Balance of trade is a very important, but misunderstood, statistic. And this leads many people to think that we have a problem that doesn't exist. Let me explain.

The US is a very rich country, with by far the largest GDP in the world, and among the highest GDPs per capita. We consume a lot. It’s a good thing that our past policies have gotten us to be a wealthy economy.

International trade is a good thing for world economies and a key reason that the world has grown richer. It is optimal when there is free trade and we can buy what we want at the best prices from those countries that can produce goods more efficiently. Both parties benefit from this free exchange; we get the goods/services we want from the most efficient producers, and they get to sell to us at a profit .

It works both ways - we also sell to other countries the things that we produce that they can’t or don’t produce as efficiently (or don’t produce enough to meet their needs). But because of our wealth, we buy much more from foreign countries than we sell to them, which creates a large trade deficit. For example, in February, 2023, the US had a trade deficit of 70.5 billion dollars. This results from a trade deficit for goods of 93 billion dollars, offset by a trade surplus for services of 22.5 billion dollars (the total imports were 321.7 billion dollars, and exports were 251.2 billion dollars).

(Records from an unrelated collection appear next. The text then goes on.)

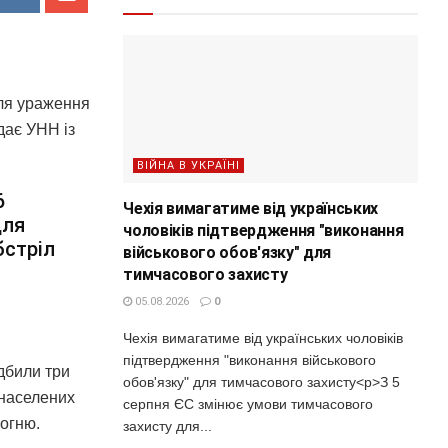
для ураження
дає УНН із
ВІЙНА В УКРАЇНІ
6
Чехія вимагатиме від українських
для
чоловіків підтвердження "виконання
бстріл
військового обов'язку" для
тимчасового захисту
05.08.2026
0
Чехія вимагатиме від українських чоловіків
підтвердження "виконання військового
дбили три
обов'язку" для тимчасового захисту<p>З 5
 населених
серпня ЄС змінює умови тимчасового
вогню.
захисту для...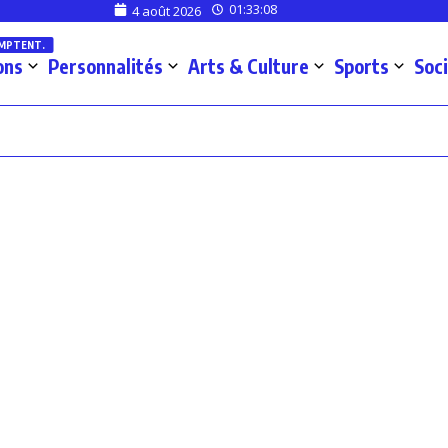
01:33:08
4 août 2026
OMPTENT.
ons
Personnalités
Arts & Culture
Sports
Soc
euses ivoiriennes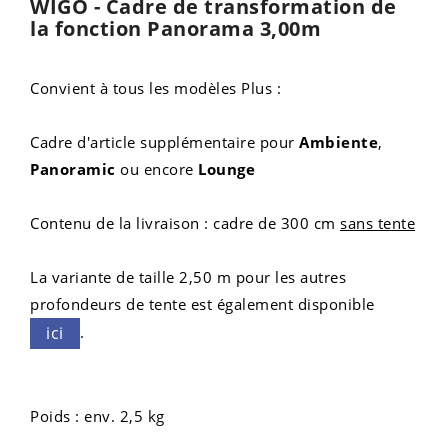
WIGO - Cadre de transformation de
la fonction Panorama 3,00m
Convient à tous les modèles Plus :
Cadre d'article supplémentaire pour
Ambiente
,
Panoramic
ou encore
Lounge
Contenu de la livraison : cadre de 300 cm
sans tente
La variante de taille 2,50 m pour les autres
profondeurs de tente est également disponible
.
ici
Poids : env. 2,5 kg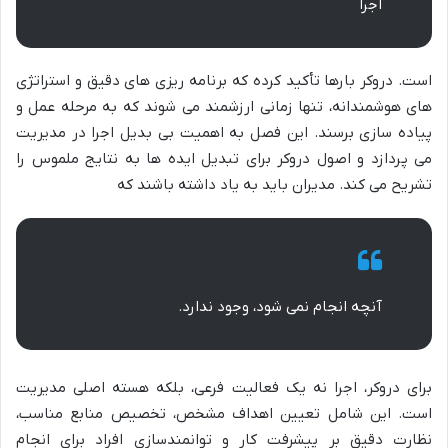
اجرا
است. دروکر بارها تأکید کرده که برنامه ریزی های دقیق و استراتژی
های هوشمندانه، تنها زمانی ارزشمند می شوند که به مرحله عمل و
پیاده سازی برسند. این فصل به اهمیت بی بدیل اجرا در مدیریت
می پردازد و اصول دروکر برای تبدیل ایده ها به نتایج ملموس را
تشریح می کند. مدیران باید به یاد داشته باشند که
آنچه انجام نمی شود، وجود ندارد.
برای دروکر، اجرا نه یک فعالیت فرعی، بلکه هسته اصلی مدیریت
است. این شامل تعیین اهداف مشخص، تخصیص منابع مناسب،
نظارت دقیق بر پیشرفت کار و توانمندسازی افراد برای انجام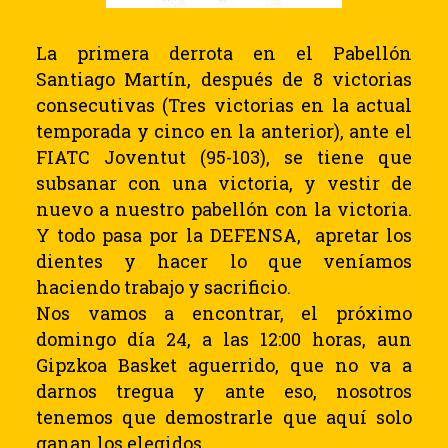
La primera derrota en el Pabellón
Santiago Martín, después de 8 victorias
consecutivas (Tres victorias en la actual
temporada y cinco en la anterior), ante el
FIATC Joventut (95-103), se tiene que
subsanar con una victoria, y vestir de
nuevo a nuestro pabellón con la victoria.
Y todo pasa por la DEFENSA,
apretar los
dientes y hacer lo que veníamos
haciendo trabajo y sacrificio.
Nos vamos a encontrar, el próximo
domingo día
24, a
las 12:00 horas, aun
Gipzkoa Basket aguerrido, que no va a
darnos tregua y ante eso, nosotros
tenemos que demostrarle que aquí solo
ganan los elegidos.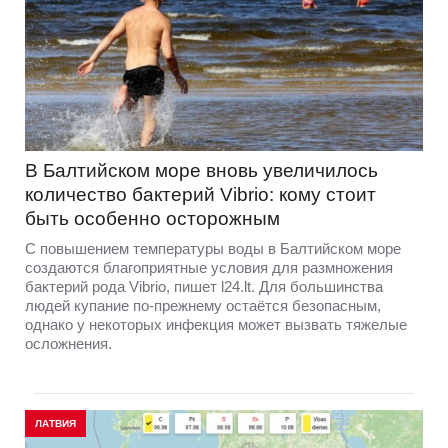
В Балтийском море вновь увеличилось
количество бактерий Vibrio: кому стоит
быть особенно осторожным
С повышением температуры воды в Балтийском море
создаются благоприятные условия для размножения
бактерий рода Vibrio, пишет l24.lt. Для большинства
людей купание по-прежнему остаётся безопасным,
однако у некоторых инфекция может вызвать тяжелые
осложнения.
ЛАТВИЯ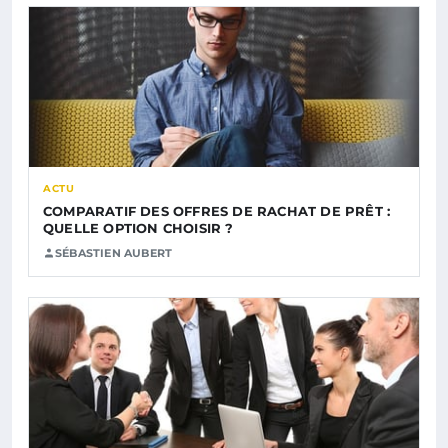
ACTU
COMPARATIF DES OFFRES DE RACHAT DE PRÊT :
QUELLE OPTION CHOISIR ?
SÉBASTIEN AUBERT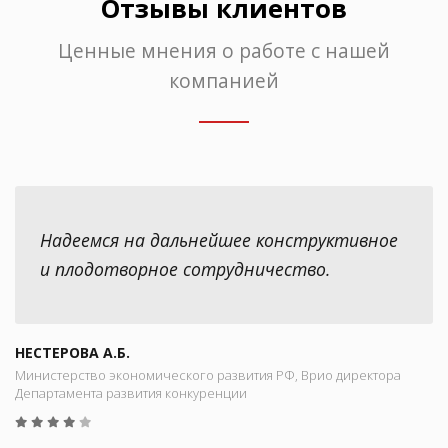
Отзывы клиентов
Ценные мнения о работе с нашей
компанией
Надеемся на дальнейшее конструктивное
и плодотворное сотрудничество.
НЕСТЕРОВА А.Б.
Министерство экономического развития РФ, Врио директора
Департамента развития конкуренции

So, for any given year we may have a trillion dollar trade deficit split between many different countries. The foreign countries that export to us end up with dollars we pay them to buy their products which exceeds the amount they pay to us for our products.. Since our currency has no intrinsic value; it is only valuable insofar as it can be used to purchase goods and services or to invest. That is where the balance of payments (which includes both trade and investment) comes into play, as the investment component are those dollars flowing back into the US.

What happens to the trillion dollars foreign countries accumulated by exporting to the US? Most of it comes back in one of three forms: (1) foreign purchases of American bonds, mainly government bonds, (2) foreign purchases of other assets such as stocks, land, and property, and (3) so-called direct investment whereby foreigners build plants and equipment in the United States. Overall, the Balance of Payments tends to zero out as the flows back to us for these investments equal the flows out to them as a result of the Trade Deficit.

A trade deficit is not a problem. For more information on this please see these two short articles, one from Foundation for Economic Education, or this article from Dan Mitchell.

What becomes a problem is politicians trying to interfere with free trade in an effort to get rid of a non-existent problem, because they don’t understand it, or because they are trying to protect some favored industry, or because it just ‘sounds bad’ to have a large negative trade deficit. The interference comes in the form of tariffs and quotas trying to protect some businesses and reduce the deficit (purchases from foreigners will slow as tariffs make prices of imported goods higher). That translates into higher prices for you and me, and that, my friends, is called inflation, which hurts everyone, especially those with lower incomes. The government collects these tariffs from sellers to this country, but we are the ones paying the tariff via higher prices. It is indirectly a tax on us going to the government. This interference with the market is often to benefit politically-connected companies, cronyism at its worst. We pay, they benefit.

And radical impositions of tariffs can do great damage to world economies. This is what happened when President Hoover passed, against economists’ objections, the Smoot-Hawley Tariffs in 1930, leading to a worldwide collapse of trade and contributed greatly to the Depression.


Quit worrying about the negative trade balance. It means we have more wealth than others. What we should be concerned about is the crony protectionism of select industries, via tariffs and quotas, which is harmful to our economy and our pocketbooks. Free trade is the best policy unless there are overriding considerations for a few key industries.

Buy American? That’s fine - if it is the best value for your buck! But forcing the government, companies, or its citizens to Buy American, when it is not in our best interest, is just plain stupid.